▶ Problem details: With all pictures excluded, restate the records that follow exactly as written.

(Collected data entries)
>>>>>
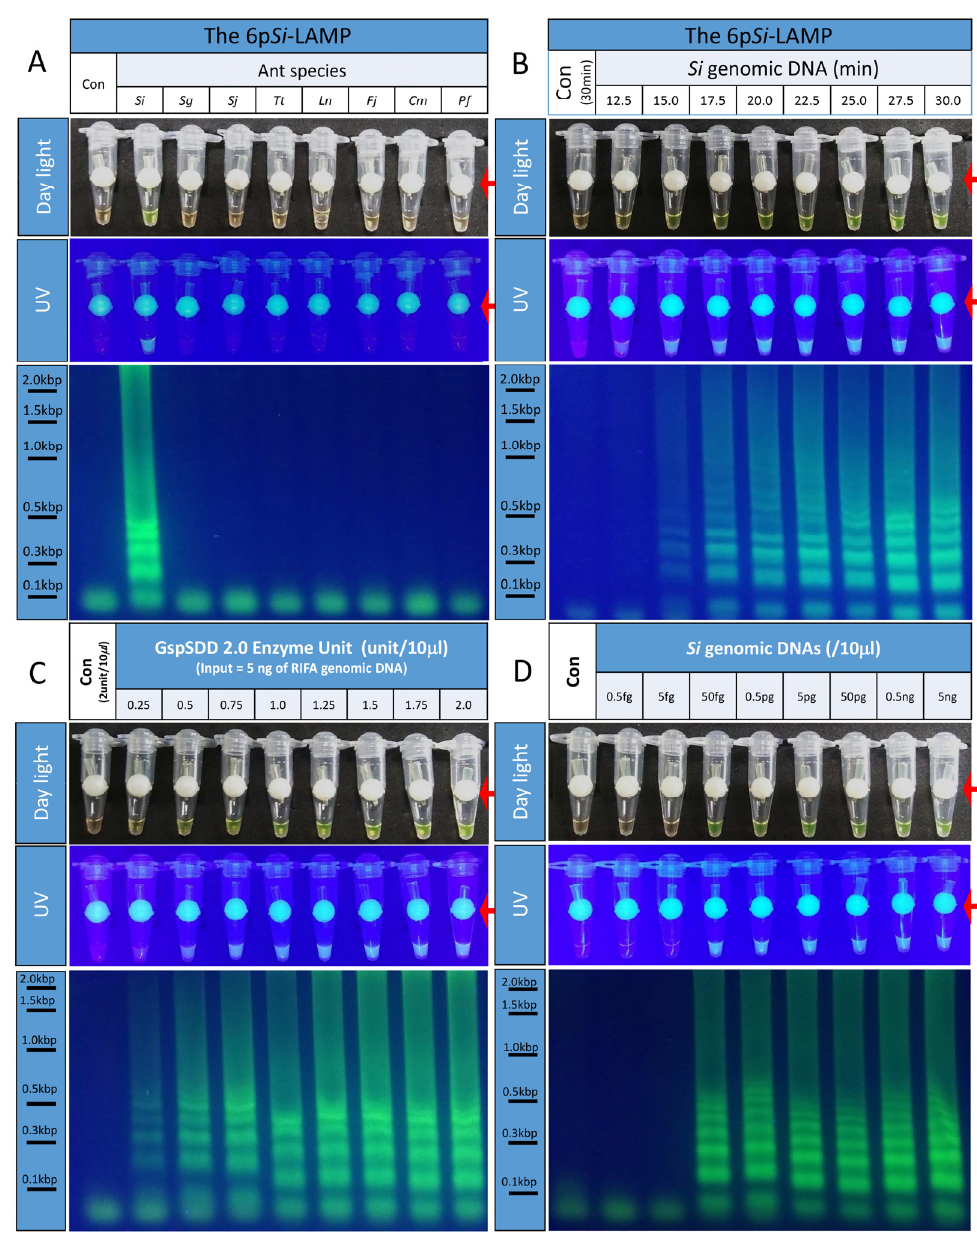
Figure 2. Identification of optimal conditions for 6p Si -LAMP assays. ( A ) When 6p Si -LAMP assays were performed, strong fluorescence signals under daylight or UV light were detected only from a Si genomic DNA-containing tube. In addition, LAMP-specific ladder-shaped DNA bands were only detected from a Si genomic DNA-containing tube. ( B ) To determine the optimum incubation period for the 6p Si -LAMP assay, LAMP mixtures containing 5 ng of Si genomic DNA were incubated at 65°C for 12.5 to 30 min at 2.5-min intervals. Fluorescence signals under daylight or UV illumination were detected after 12.5 min. When the reactions were separated by a 1.5% agarose gel, ladder-shaped DNA bands were detected from tubes incubated longer than 15 min. ( C ) To determine optimal amounts of GspSDD 2.0 DNA polymerases for the 6p Si -LAMP assay, various amounts of polymerases were added. Weak or strong fluorescence and ladder-shaped bands began to be detected at 0.25 unit/10 μ L or 1.0 unit/10 μ L, respectively. ( D ) To determine the detection limits of the 6p Si -LAMP assay, various amounts of Si genomic DNA were used for 6p Si -LAMP assays. Strong fluorescence signals and ladder-shaped DNA bands were detected at concentrations 50 fg/10 μ L and above. Red arrows indicate locations of the fluorescence dye-delivering device inside tubes.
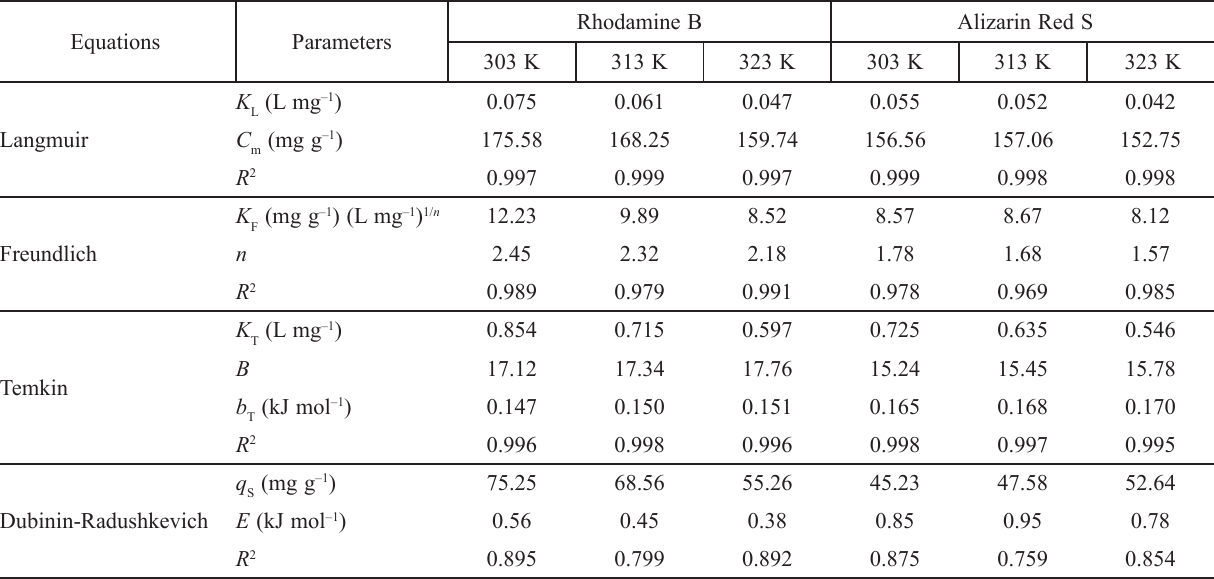
Table 5 – Isotherms data for the adsorption of Rhodamine B and Alizarin Red S dyes onto CES adsorbent at different temperatures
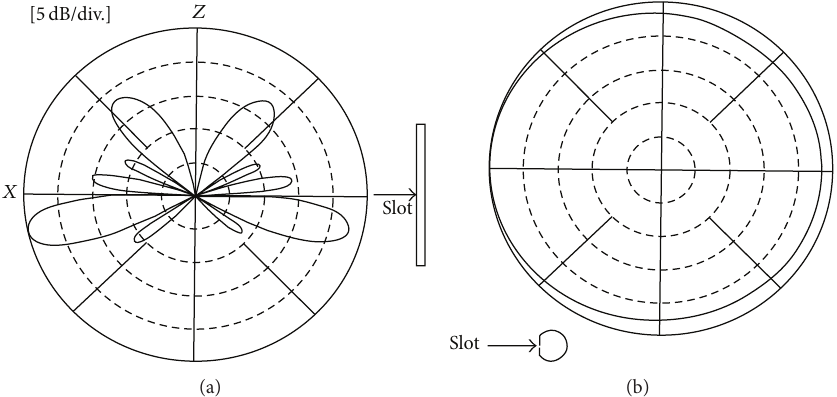
Figure 9: Measured radiation patterns of the four-element DSCA array with beam tilt (H tilt antennas). (a) Vertical plane. (b) Conical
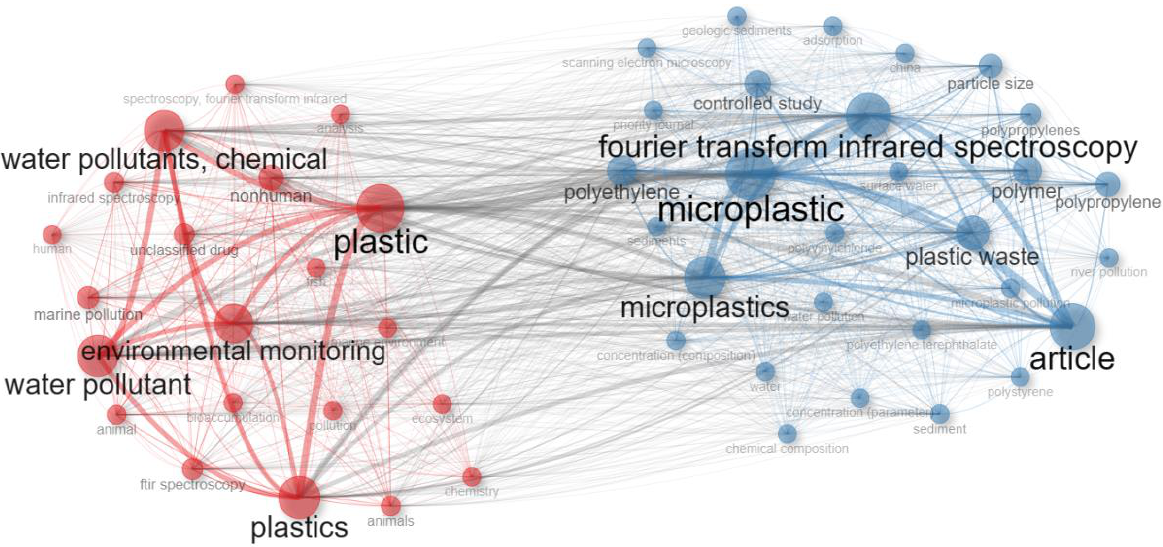
Figure 7. The Co-Occurrence Keyword Analysis for FTIR-related literature. The figure was generated using the open-source tool Biblioshiny for Bibliometrix [38].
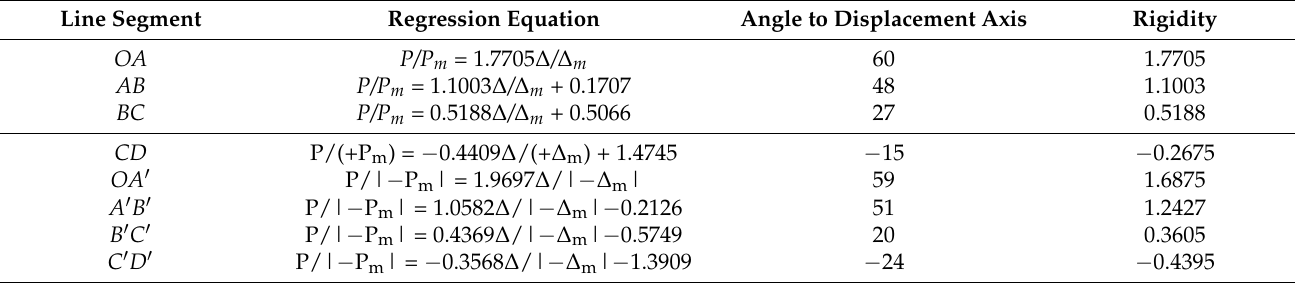
Table 9. Linear equation and stiffness of each stage in skeleton curve model of exterior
<<<<<
▶ Answer space:
Figure 2. Identification of optimal conditions for 6p Si -LAMP assays. ( A ) When 6p Si -LAMP assays were performed, strong fluorescence signals under daylight or UV light were detected only from a Si genomic DNA-containing tube. In addition, LAMP-specific ladder-shaped DNA bands were only detected from a Si genomic DNA-containing tube. ( B ) To determine the optimum incubation period for the 6p Si -LAMP assay, LAMP mixtures containing 5 ng of Si genomic DNA were incubated at 65°C for 12.5 to 30 min at 2.5-min intervals. Fluorescence signals under daylight or UV illumination were detected after 12.5 min. When the reactions were separated by a 1.5% agarose gel, ladder-shaped DNA bands were detected from tubes incubated longer than 15 min. ( C ) To determine optimal amounts of GspSDD 2.0 DNA polymerases for the 6p Si -LAMP assay, various amounts of polymerases were added. Weak or strong fluorescence and ladder-shaped bands began to be detected at 0.25 unit/10 μ L or 1.0 unit/10 μ L, respectively. ( D ) To determine the detection limits of the 6p Si -LAMP assay, various amounts of Si genomic DNA were used for 6p Si -LAMP assays. Strong fluorescence signals and ladder-shaped DNA bands were detected at concentrations 50 fg/10 μ L and above. Red arrows indicate locations of the fluorescence dye-delivering device inside tubes.
Table 5 – Isotherms data for the adsorption of Rhodamine B and Alizarin Red S dyes onto CES adsorbent at different temperatures
Figure 9: Measured radiation patterns of the four-element DSCA array with beam tilt (H tilt antennas). (a) Vertical plane. (b) Conical
Figure 7. The Co-Occurrence Keyword Analysis for FTIR-related literature. The figure was generated using the open-source tool Biblioshiny for Bibliometrix [38].
Table 9. Linear equation and stiffness of each stage in skeleton curve model of exterior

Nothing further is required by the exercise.